What was the reaction to The Waste Land?
Although it has become recognised as one of the most important poems of the 20th century, on its initial publication in Criterion in the UK and The Dial in the US, reaction and reception to The Waste Land was mixed. Among those to look favourably on Eliot’s work were the Times Literary Supplement, who wrote ‘We have here range, depth, and beautiful expression. What more is necessary to a great poem?’. And the American writer Conrad Aitkin, who described it as ‘one of the most moving and original poems of our time’.

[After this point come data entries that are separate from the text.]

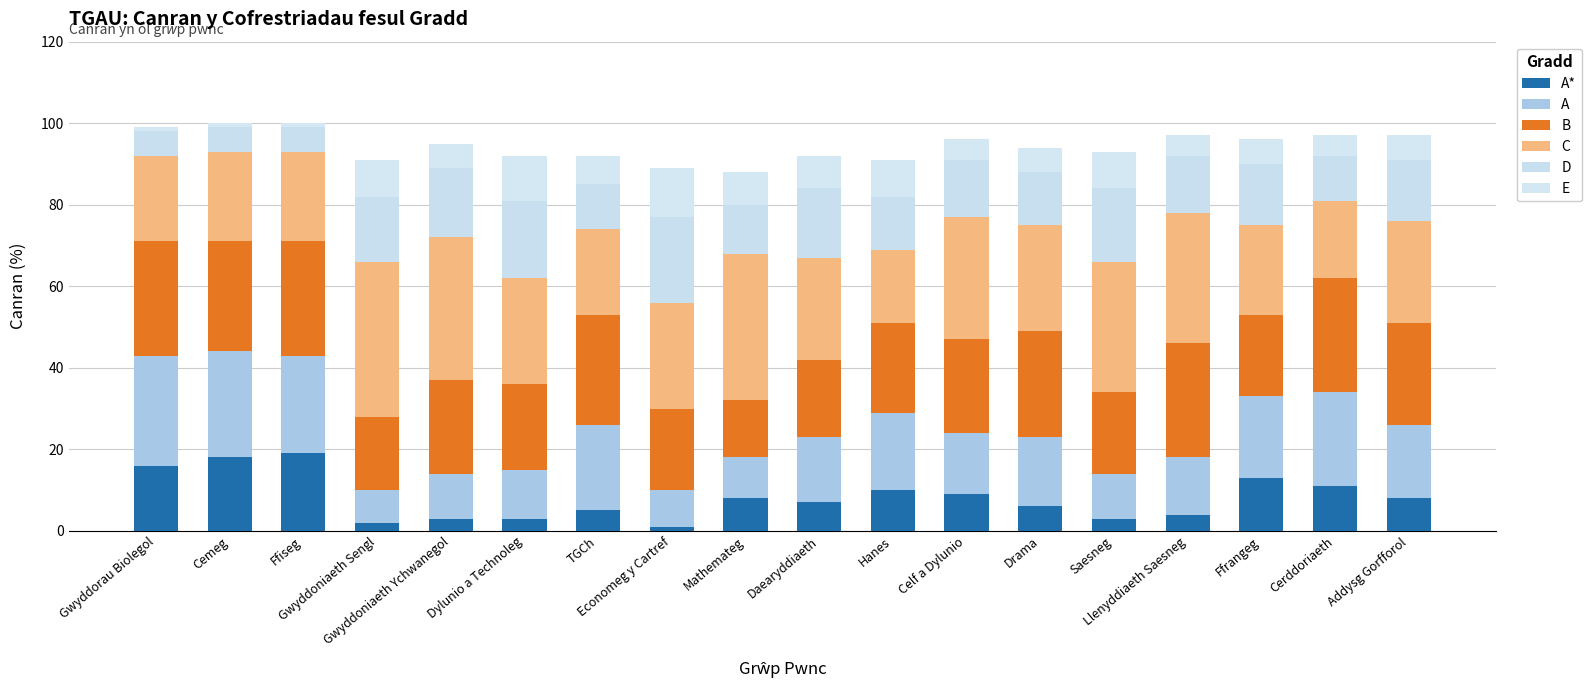

At which category is the sum across all series the highest?

Cemeg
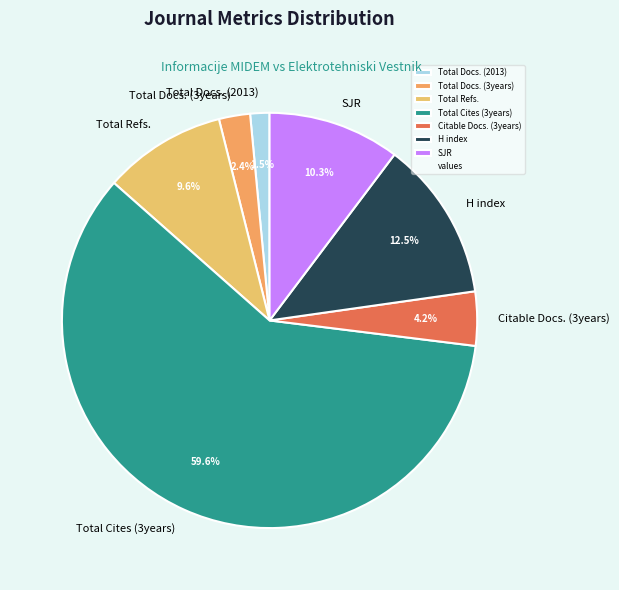

Rank the categories by value from highest to lowest.

Total Cites (3years), H index, SJR, Total Refs., Citable Docs. (3years), Total Docs. (3years), Total Docs. (2013)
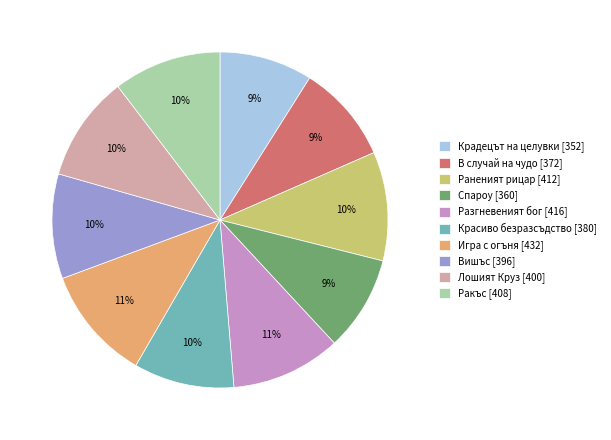

Does В случай на чудо represent more than half of the total?

No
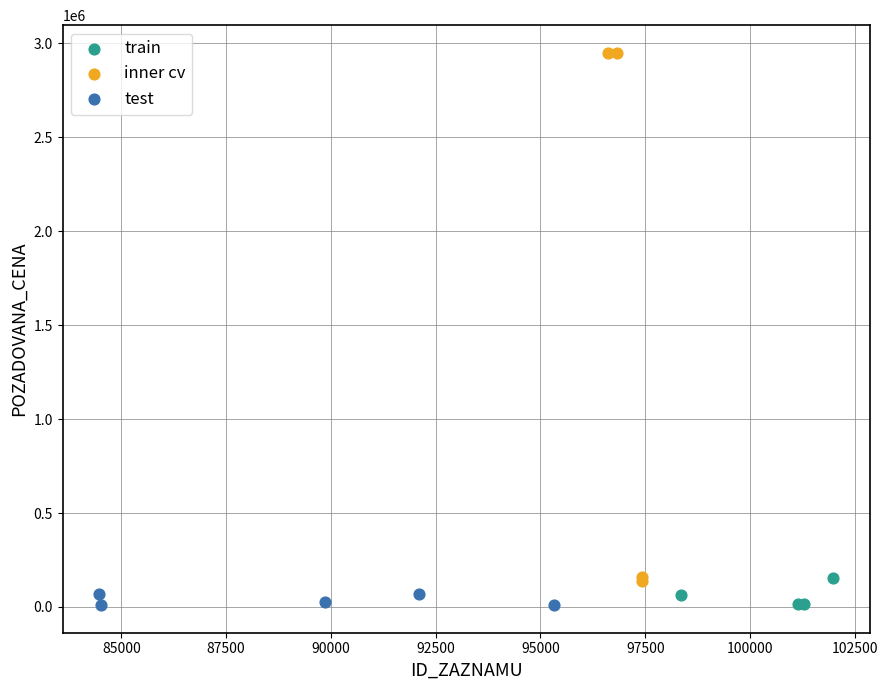

Which series contains the highest Y value?

inner cv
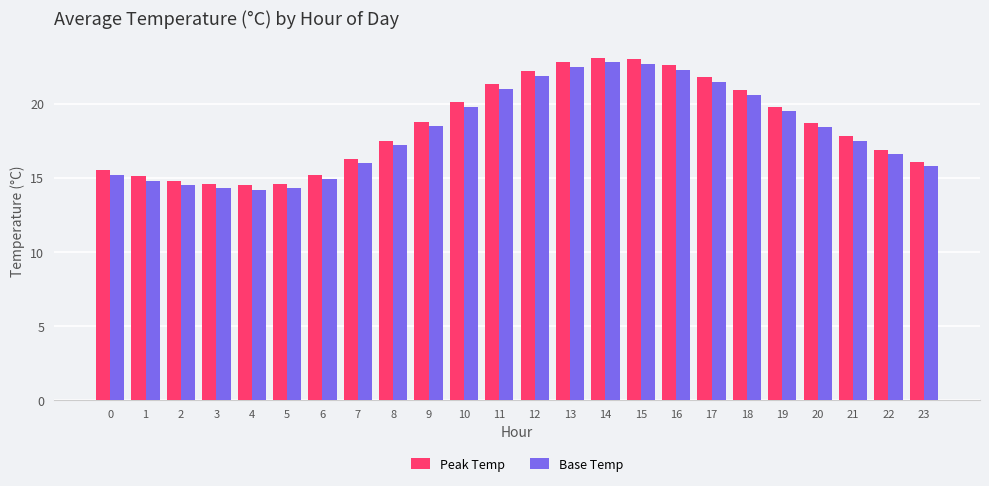

What is the highest value of the Base Temp series?

22.8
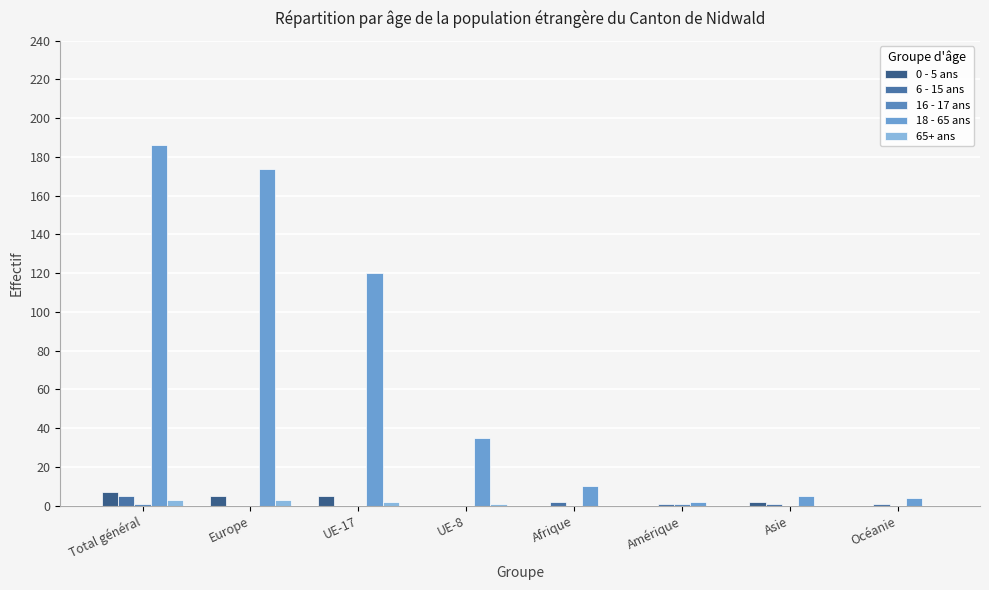

How many 16 - 17 ans values are between 0 and 1?

8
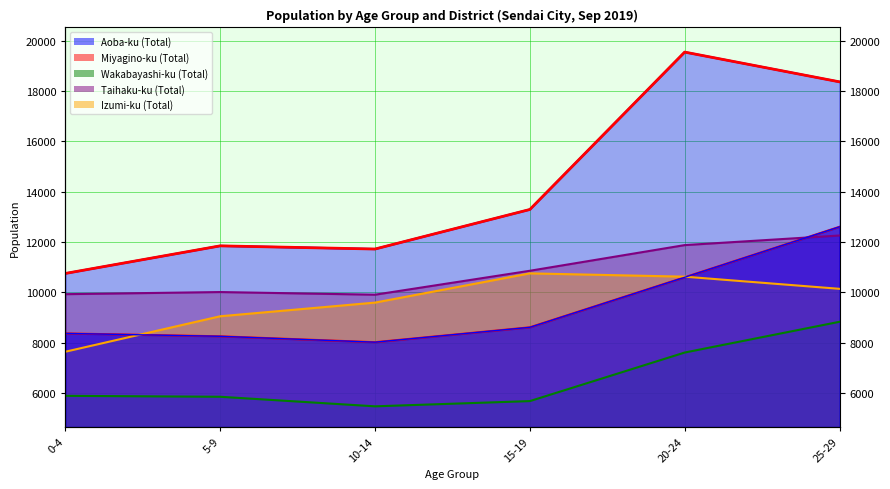

Reading left to right, what are all the values shown in this chart?

Aoba-ku (Total): 10757	11853	11727	13298	19550	18368
Miyagino-ku (Total): 8375	8260	8026	8617	10604	12610
Wakabayashi-ku (Total): 5895	5858	5478	5686	7615	8837
Taihaku-ku (Total): 9934	10018	9913	10863	11883	12264
Izumi-ku (Total): 7647	9056	9599	10760	10629	10146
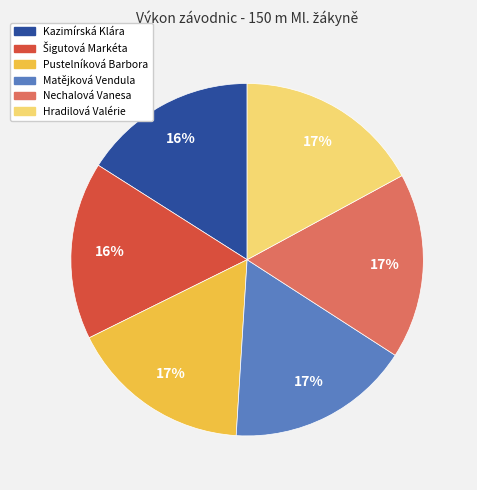

Is Matějková Vendula the majority of the pie?

No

However, for many critics this radical work was seen as too complex, too erudite and trying to do too much; a view exemplified by Charles Powell of The Guardian. Writing at the time of its publication, Powell said of The Waste Land ‘The thing is a mad medley. It has a plan, because its author says so; and presumably it has some meaning because he speaks of its symbolism; but meaning, plan, and intention alike are massed behind a smokescreen of anthropological and literary erudition.’ In The New Statesman, FL Lucas was even more scathing, writing that ‘Eliot has shown that he can at moments write real blank verse; but that is all.’
Yet whilst these critics, and others, felt The Waste Land’s modernist approach was a step too far, some people, such as the poet William Carlos Williams, felt Eliot’s work didn’t go far enough. Williams rebuked Eliot for ‘conforming to the excellencies of classroom English’, and giving poetry ‘back to the academics’. But despite these misgivings Williams was able to recognise the impact The Waste Land was to have on the form, saying of the poem, ‘it wiped out our world as if an atom bomb had been dropped upon it’.
‘If Mr Eliot had been pleased to write in demotic English The Waste Land might not have been, as it just is to all but anthropologists and literati, so much waste paper.’
Charles Powell, reviewing The Waste Land for The Guardian in 1923
What is the legacy of The Waste Land?
Williams’ broader view of The Waste Land’s impact was proven right, with Eliot’s poem having a huge influence not just on the poetry that followed it, but on English language writing in general. The allusive techniques used by Eliot can be found in the books of George Orwell, particularly within Keep the Aspidistra Flying and Down and Out in London and Paris. And similarities to the setting and themes of The Waste Land can be found in F Scott Fitzgerald’s The Great Gatsby, and also in Evelyn Waugh’s A Handful of Dust which also takes its title from Eliot’s poem.
More directly, the poem has been regularly re-examined, reimagined, responded to and even satirised, ensuring it remained in the consciousness of poets and the public for decades. When the centenary of its publication arrived in 2022 so too did a fresh weight of critical theory re-examining the poem’s place in history, and a raft of new poetic responses. Among those was ‘People Watching’ by Yomi Sode, who in reflection perhaps best encapsulated Eliot’s legacy as he said of his own poem, ‘how do I speak to something that speaks to the now without trying to replicate The Waste Land?’.